» Given passage:
>>>

The 10 Most Underrated Thriller Movies of The 2000s

The sheer volume of movies currently available across the streaming landscape can make finding hidden gems that are actually worth your time a difficult endeavor, especially if you have already watched all the capital-M Masterpieces that routinely pop up on decade-end roundup lists. To help, we’re digging a little deeper to focus on the kind of lesser-known titles that often get buried by the algorithm and simply don’t get as much attention these days as they undoubtedly deserve.

From gripping tales of international espionage and retrofuturistic Euro-thrillers to gnarly revenge flicks that will get your adrenaline juices pumping — the following selection of overlooked titles released from 2000-2009 may have tanked at the box office or simply slipped through the cracks but nevertheless deserve your attention. If you’re looking for edge-of-your-seats thrills, keep reading to find what may well become your new cinematic obsession.

<<<

Source records:
>>>

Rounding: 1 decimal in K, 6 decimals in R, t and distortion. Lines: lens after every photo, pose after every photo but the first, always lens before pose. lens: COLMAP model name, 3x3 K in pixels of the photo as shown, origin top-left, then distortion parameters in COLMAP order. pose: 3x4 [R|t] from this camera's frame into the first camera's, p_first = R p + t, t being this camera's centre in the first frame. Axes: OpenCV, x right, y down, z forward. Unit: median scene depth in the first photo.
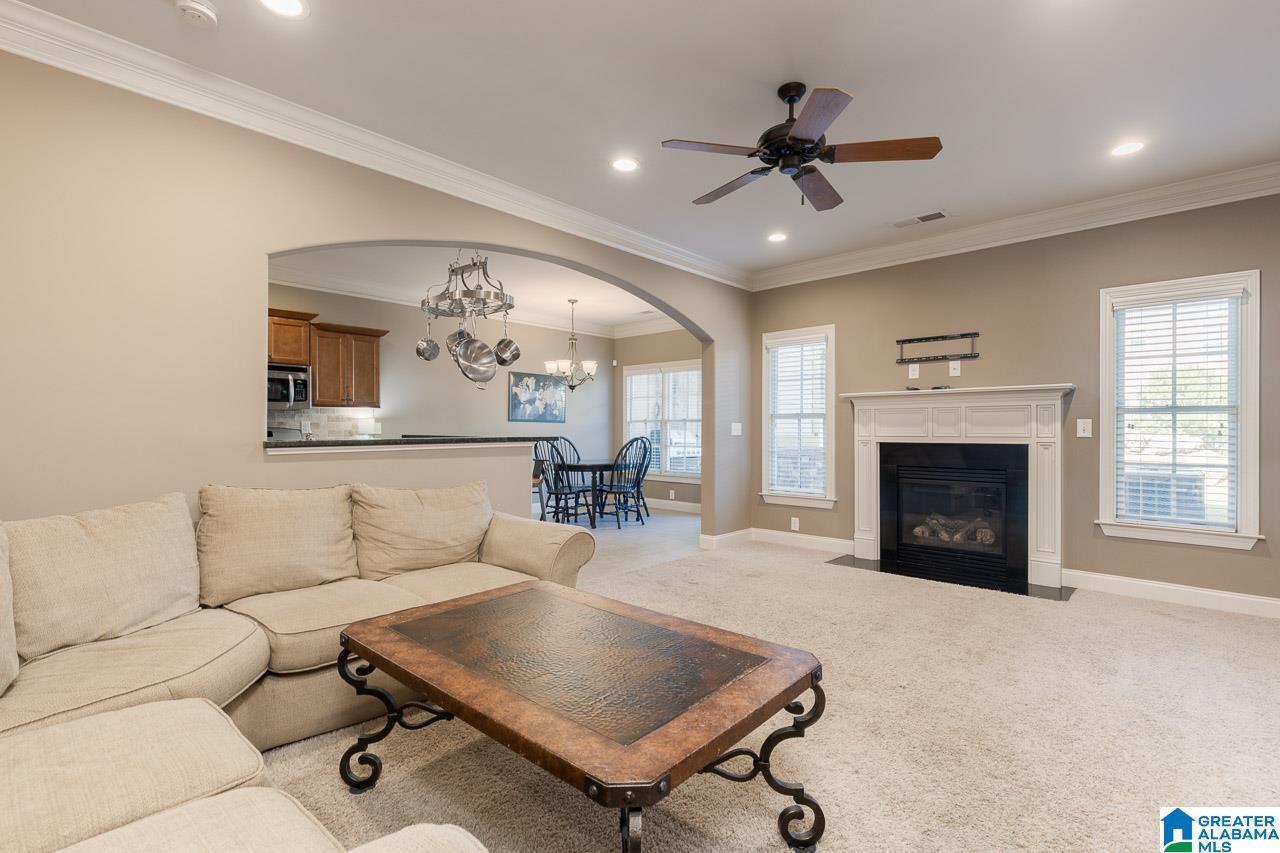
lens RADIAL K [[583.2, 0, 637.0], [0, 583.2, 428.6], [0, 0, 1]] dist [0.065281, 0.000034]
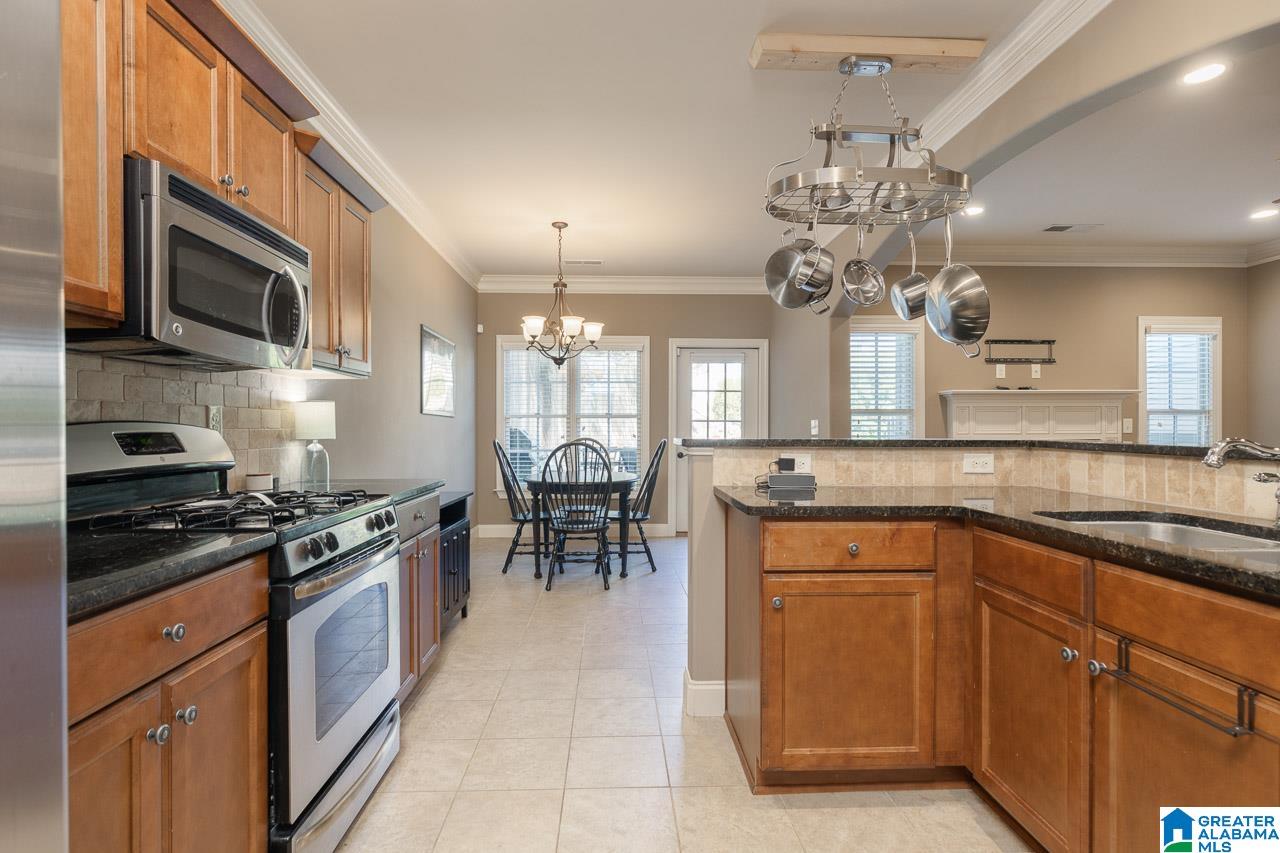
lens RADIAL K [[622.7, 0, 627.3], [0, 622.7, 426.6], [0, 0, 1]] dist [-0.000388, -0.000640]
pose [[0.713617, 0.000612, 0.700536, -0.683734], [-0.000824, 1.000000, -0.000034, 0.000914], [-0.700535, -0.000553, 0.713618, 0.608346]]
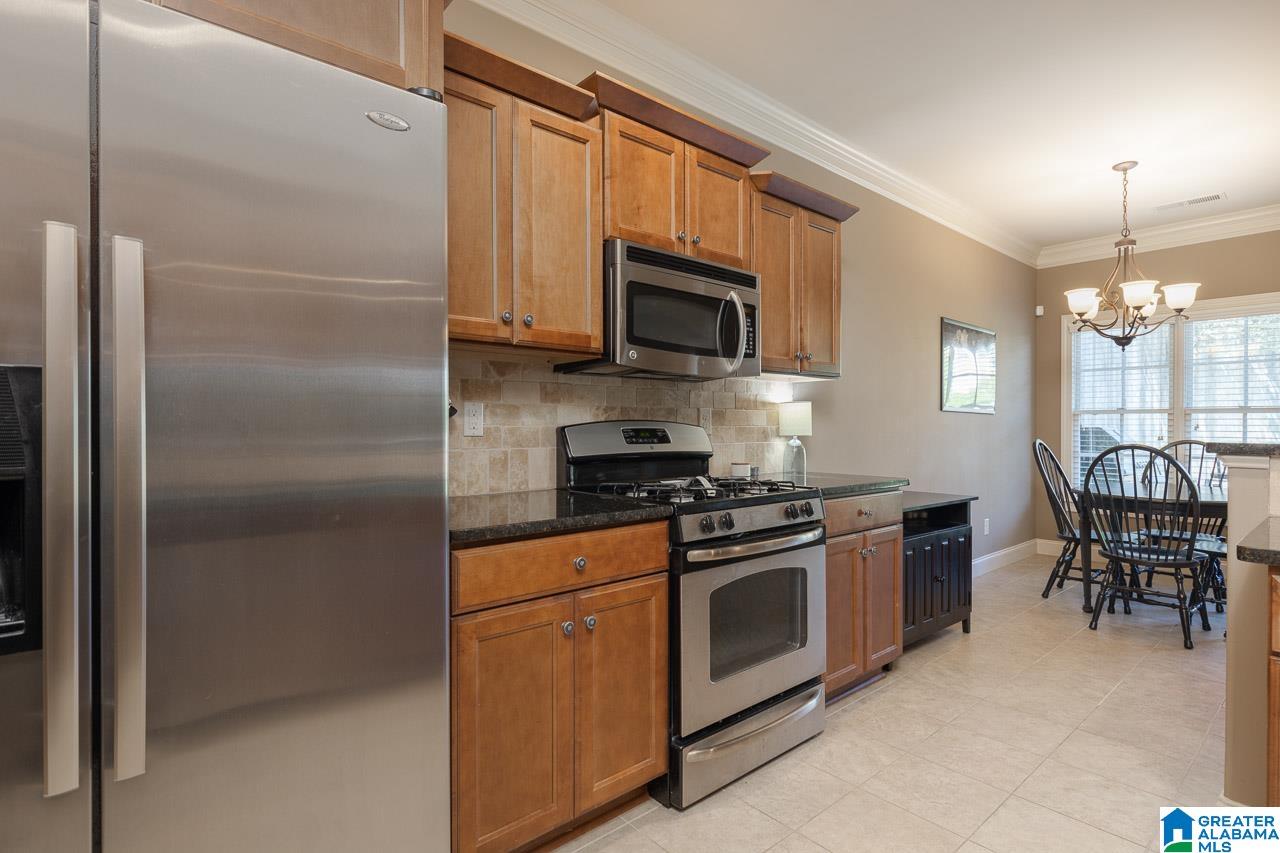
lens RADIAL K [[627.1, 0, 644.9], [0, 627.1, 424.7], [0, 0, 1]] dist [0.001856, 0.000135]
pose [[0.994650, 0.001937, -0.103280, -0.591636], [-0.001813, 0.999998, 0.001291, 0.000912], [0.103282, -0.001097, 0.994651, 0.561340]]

<<<

» Parts of the exercise:
1. In the passage on underrated 2000s thriller movies, what range of years were the selected titles released in?
2. Return the part of the passage on underrated 2000s thriller movies from "The 10 Most" up to and including "they undoubtedly deserve.", copied word for word.

» Answers provided:
1. 2000-2009

2.
The 10 Most Underrated Thriller Movies of The 2000s

The sheer volume of movies currently available across the streaming landscape can make finding hidden gems that are actually worth your time a difficult endeavor, especially if you have already watched all the capital-M Masterpieces that routinely pop up on decade-end roundup lists. To help, we’re digging a little deeper to focus on the kind of lesser-known titles that often get buried by the algorithm and simply don’t get as much attention these days as they undoubtedly deserve.